### Required work
Put each line of the records below into a Markdown table with two columns, Row and Line, numbering the rows and omitting blank lines. Leave the pictures out of your answer.

### Record excerpts
....

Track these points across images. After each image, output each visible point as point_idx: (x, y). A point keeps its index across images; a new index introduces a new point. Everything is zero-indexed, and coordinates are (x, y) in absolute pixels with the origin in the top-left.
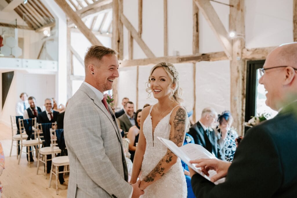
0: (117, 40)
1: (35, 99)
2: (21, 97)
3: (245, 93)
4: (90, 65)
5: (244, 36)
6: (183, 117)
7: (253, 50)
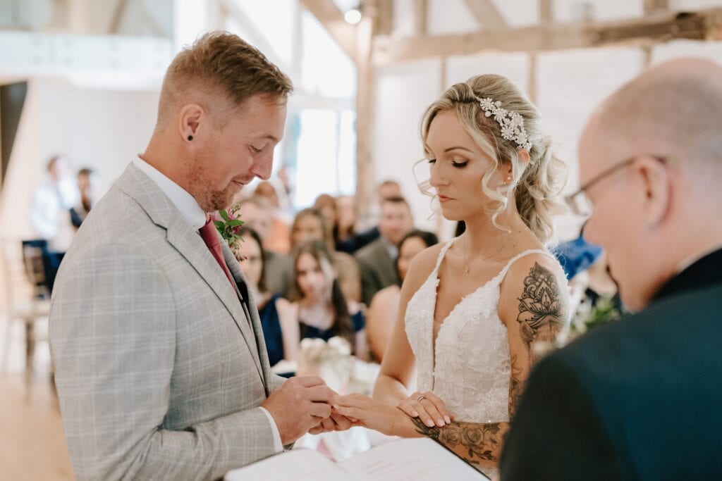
4: (189, 106)
6: (549, 300)
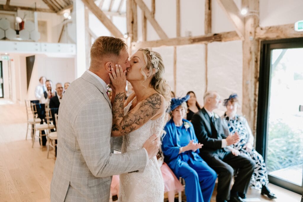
0: (131, 21)
1: (52, 82)
2: (40, 80)
3: (258, 76)
5: (259, 13)
7: (267, 28)
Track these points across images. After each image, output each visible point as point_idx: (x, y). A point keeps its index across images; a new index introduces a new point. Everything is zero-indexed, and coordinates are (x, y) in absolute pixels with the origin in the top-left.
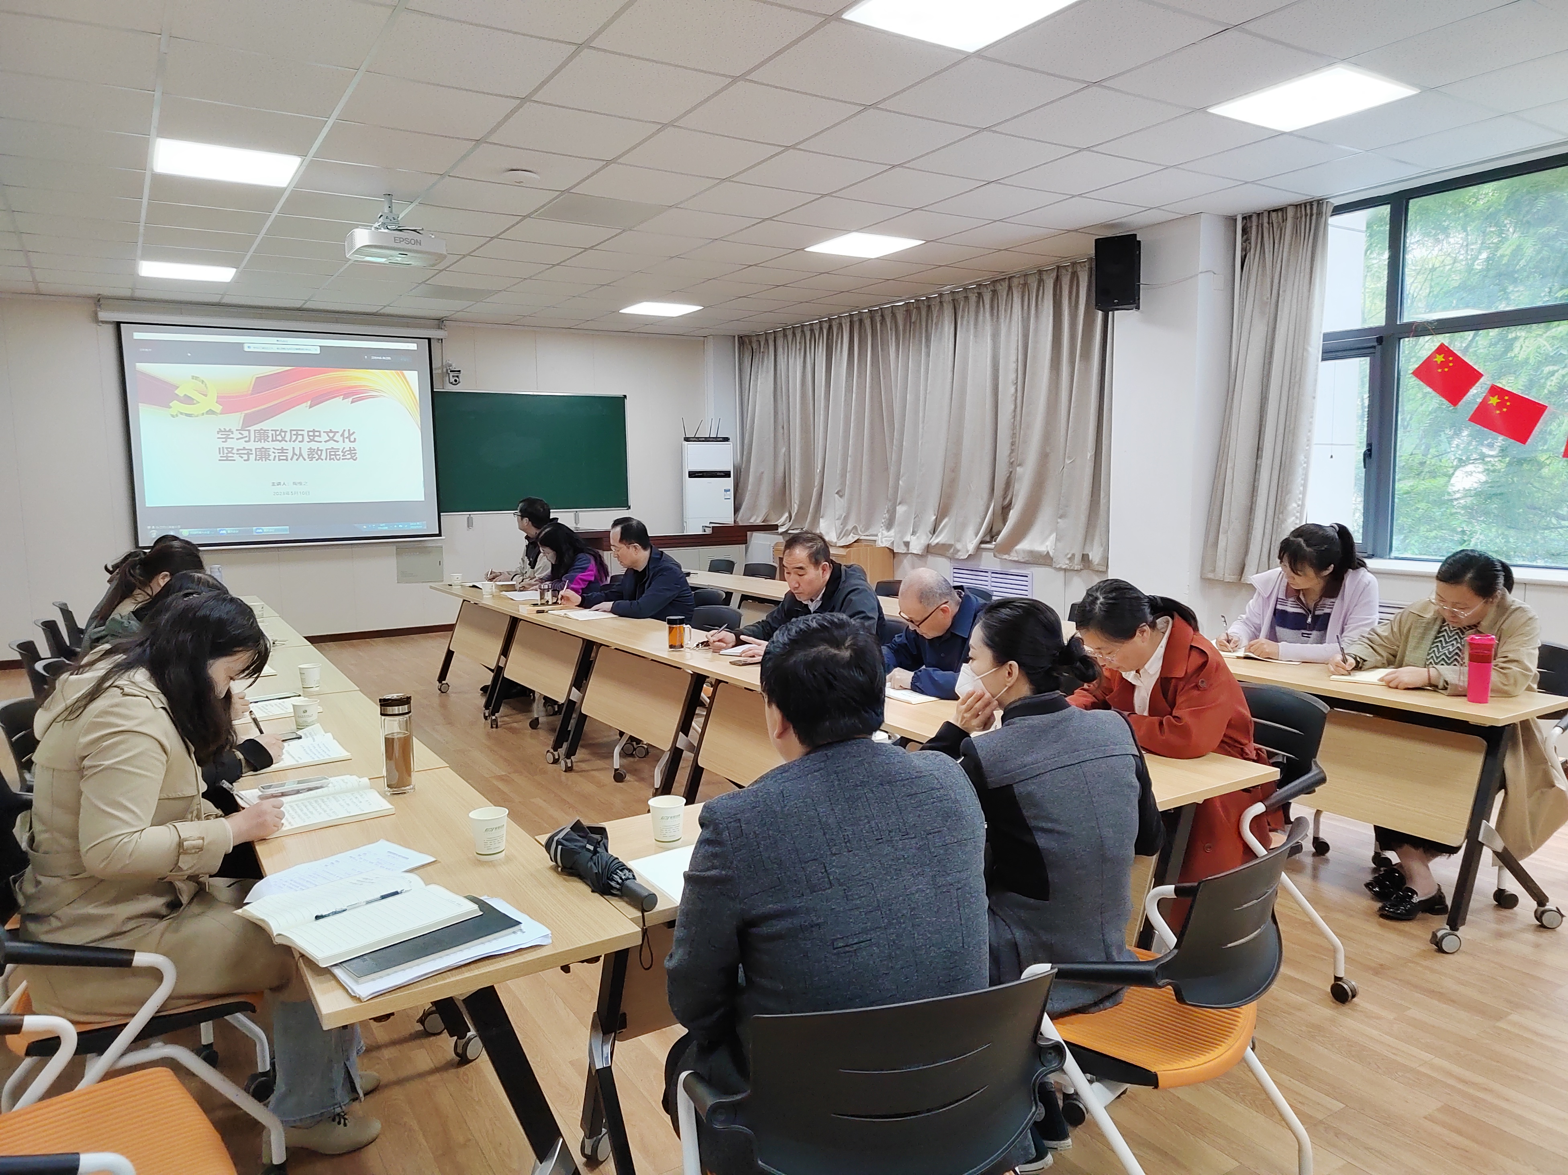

....

### Solution to this exercise
| Row | Line |
|---|---|
| 1 | Track these points across images. After each image, output each visible point as point_idx: (x, y). A point keeps its index across images; a new index introduces a new point. Everything is zero-indexed, and coordinates are (x, y) in absolute pixels with the origin in the top-left. |
| 2 | 0: (117, 40) |
| 3 | 1: (35, 99) |
| 4 | 2: (21, 97) |
| 5 | 3: (245, 93) |
| 6 | 4: (90, 65) |
| 7 | 5: (244, 36) |
| 8 | 6: (183, 117) |
| 9 | 7: (253, 50) |
| 10 | 4: (189, 106) |
| 11 | 6: (549, 300) |
| 12 | 0: (131, 21) |
| 13 | 1: (52, 82) |
| 14 | 2: (40, 80) |
| 15 | 3: (258, 76) |
| 16 | 5: (259, 13) |
| 17 | 7: (267, 28) |
| 18 | Track these points across images. After each image, output each visible point as point_idx: (x, y). A point keeps its index across images; a new index introduces a new point. Everything is zero-indexed, and coordinates are (x, y) in absolute pixels with the origin in the top-left. |